» Passage:

By analogy with HMC and Slice (both of which were implemented considerably later). #208 seems relevant.
No problems with failing to fix the randomness have been detected to date, but there is also no recorded proof that not fixing it is fine, and I, for one, have self-doubt about my intuition here without going through the formal exercise.
Brainstorming a possible direction for an example: Something with multiple options generating brush that really ought to go the same way each time?
Or is fixing randomness not required, because the full trace proposed is the same as the candidate generated when evaluating that log density?
My guess is that fixing randomness is not required, basically because of Neal's Algorithm 8 (i.e. you need to fix the randomness for at least the one case that corresponds to the current state, which was #208, but if you do that you're fine).
I think it's also not required for slice; a similar-sounding assertion is made in http://arxiv.org/pdf/1510.02958v1.pdf, section 3, although a detailed justification of this for our case could be useful.
That said, fixing randomness seems valid too, and might be desirable, so maybe we want to expose that as a choice.
Conjecture: fixing randomness is a particular way of fixing some deterministic function from the principal values to the brush values, and other ways might also work (as long as they produce the correct distribution on the brush). In particular, the method of "regenerate the brush with fresh randomness, but only if we haven't seen the same set of principal values before" would be equivalent to what enumerative Gibbs does (and possibly what slice does, although it may still suffer from an analogue of #208).
Hm. You may be right. As I recall, the argument for why one might want fixed randomness for HMC was always aesthetic, and we never did produce a proof that not fixing it wouldn't work.

» Study material:
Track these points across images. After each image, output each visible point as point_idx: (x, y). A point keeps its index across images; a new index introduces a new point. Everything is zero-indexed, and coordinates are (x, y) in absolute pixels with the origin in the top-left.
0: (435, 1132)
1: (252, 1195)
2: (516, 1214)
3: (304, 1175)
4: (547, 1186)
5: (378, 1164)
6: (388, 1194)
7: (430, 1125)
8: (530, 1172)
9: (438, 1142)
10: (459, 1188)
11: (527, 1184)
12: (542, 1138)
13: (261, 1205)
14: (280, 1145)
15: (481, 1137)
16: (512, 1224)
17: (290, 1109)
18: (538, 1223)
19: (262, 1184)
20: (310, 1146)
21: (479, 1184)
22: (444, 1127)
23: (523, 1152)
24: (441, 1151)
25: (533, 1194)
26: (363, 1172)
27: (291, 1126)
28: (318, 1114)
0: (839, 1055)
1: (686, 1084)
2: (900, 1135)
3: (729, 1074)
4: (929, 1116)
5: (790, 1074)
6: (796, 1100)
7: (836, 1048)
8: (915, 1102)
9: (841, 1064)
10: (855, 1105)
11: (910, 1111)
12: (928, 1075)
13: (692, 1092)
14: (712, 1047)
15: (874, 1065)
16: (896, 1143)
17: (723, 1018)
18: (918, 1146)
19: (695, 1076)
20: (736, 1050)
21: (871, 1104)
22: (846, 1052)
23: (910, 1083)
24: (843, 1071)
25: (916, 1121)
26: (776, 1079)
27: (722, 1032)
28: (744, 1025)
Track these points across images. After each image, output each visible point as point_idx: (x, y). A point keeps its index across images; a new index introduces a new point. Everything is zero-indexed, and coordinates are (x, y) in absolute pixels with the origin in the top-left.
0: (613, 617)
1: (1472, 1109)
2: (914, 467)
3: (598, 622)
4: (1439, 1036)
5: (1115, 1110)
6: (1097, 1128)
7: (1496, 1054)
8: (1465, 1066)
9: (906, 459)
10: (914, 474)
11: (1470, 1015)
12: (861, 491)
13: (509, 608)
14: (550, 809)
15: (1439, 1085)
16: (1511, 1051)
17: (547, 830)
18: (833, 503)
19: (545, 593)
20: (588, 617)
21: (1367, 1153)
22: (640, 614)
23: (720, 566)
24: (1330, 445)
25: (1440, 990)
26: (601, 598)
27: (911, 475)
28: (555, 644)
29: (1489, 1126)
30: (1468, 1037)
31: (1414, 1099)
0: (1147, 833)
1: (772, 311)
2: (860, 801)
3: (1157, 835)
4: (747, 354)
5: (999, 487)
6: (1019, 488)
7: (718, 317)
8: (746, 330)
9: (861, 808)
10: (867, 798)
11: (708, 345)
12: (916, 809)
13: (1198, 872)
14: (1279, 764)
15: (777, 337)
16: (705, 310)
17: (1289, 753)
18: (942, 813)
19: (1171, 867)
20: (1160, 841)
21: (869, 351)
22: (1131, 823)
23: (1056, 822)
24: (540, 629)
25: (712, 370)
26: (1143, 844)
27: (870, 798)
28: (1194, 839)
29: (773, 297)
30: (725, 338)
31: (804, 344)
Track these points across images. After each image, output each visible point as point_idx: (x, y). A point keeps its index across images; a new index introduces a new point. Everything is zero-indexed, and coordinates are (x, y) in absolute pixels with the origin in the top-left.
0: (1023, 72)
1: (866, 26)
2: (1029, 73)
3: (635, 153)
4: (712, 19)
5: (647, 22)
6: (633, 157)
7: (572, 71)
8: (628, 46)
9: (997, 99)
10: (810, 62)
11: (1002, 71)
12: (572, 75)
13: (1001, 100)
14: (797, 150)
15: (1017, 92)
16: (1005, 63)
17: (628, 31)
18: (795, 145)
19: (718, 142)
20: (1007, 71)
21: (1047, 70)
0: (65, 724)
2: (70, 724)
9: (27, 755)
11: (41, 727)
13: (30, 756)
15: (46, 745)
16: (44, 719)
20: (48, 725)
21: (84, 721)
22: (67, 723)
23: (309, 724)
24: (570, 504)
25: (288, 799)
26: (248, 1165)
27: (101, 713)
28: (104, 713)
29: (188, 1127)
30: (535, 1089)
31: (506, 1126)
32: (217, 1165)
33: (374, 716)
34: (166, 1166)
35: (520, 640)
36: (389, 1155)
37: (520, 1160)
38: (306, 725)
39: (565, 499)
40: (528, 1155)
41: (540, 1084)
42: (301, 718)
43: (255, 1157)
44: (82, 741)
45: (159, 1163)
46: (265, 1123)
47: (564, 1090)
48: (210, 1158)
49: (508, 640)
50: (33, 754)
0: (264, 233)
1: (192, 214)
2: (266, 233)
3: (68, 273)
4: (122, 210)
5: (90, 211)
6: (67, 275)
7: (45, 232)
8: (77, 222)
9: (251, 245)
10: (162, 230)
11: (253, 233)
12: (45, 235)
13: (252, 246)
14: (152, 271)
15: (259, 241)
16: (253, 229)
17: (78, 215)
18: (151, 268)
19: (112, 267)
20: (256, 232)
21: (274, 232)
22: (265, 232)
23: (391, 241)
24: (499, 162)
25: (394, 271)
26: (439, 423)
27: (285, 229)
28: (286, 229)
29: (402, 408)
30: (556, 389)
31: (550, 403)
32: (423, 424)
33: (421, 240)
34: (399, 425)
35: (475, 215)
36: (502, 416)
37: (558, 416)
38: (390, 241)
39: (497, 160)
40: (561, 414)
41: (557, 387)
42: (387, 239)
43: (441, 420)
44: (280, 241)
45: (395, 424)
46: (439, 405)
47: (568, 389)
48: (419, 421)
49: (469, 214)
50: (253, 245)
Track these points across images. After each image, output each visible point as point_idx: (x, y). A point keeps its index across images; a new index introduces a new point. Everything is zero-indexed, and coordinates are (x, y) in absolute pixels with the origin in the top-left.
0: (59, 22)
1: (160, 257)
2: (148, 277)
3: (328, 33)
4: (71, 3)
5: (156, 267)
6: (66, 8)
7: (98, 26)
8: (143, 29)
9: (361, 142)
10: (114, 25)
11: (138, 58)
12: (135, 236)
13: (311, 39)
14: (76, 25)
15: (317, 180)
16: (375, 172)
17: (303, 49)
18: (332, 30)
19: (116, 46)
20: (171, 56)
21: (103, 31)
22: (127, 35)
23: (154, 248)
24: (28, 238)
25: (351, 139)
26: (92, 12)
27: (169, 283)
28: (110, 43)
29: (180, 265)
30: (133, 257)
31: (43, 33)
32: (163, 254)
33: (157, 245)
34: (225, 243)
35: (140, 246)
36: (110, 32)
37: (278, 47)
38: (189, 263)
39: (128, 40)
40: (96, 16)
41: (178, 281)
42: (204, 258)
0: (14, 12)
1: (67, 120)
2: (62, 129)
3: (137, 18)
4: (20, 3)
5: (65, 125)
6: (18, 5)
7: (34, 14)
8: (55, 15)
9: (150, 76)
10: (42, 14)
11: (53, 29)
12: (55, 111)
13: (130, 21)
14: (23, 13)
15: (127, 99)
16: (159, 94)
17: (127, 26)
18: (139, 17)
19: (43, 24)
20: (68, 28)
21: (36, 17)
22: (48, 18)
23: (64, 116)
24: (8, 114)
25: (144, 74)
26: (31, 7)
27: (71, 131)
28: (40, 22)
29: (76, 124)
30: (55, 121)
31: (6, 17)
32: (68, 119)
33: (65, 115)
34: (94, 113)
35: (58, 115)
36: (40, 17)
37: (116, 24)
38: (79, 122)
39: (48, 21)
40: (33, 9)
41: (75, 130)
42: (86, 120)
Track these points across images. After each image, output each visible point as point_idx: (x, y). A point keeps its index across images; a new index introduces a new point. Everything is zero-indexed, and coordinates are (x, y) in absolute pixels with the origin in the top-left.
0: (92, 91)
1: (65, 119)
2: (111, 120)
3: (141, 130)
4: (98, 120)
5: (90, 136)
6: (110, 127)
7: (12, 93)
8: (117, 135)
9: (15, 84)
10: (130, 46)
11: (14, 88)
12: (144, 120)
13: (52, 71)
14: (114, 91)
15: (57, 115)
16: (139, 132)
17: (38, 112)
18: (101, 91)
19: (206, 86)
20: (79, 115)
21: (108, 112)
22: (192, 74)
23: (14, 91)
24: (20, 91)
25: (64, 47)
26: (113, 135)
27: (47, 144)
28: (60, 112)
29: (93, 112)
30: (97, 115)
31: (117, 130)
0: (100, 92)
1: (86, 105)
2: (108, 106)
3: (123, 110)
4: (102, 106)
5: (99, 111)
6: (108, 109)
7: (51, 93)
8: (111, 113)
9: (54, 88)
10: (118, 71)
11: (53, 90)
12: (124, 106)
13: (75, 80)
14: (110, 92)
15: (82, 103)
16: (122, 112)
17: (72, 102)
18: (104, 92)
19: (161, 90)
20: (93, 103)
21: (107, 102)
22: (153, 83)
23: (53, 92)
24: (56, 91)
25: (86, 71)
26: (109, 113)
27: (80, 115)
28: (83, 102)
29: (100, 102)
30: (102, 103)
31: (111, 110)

» Work instruction:
In the discussion about fixing randomness, which algorithm by Neal is given as the basis for guessing that fixing randomness is not required?

» Solution:
Neal's Algorithm 8.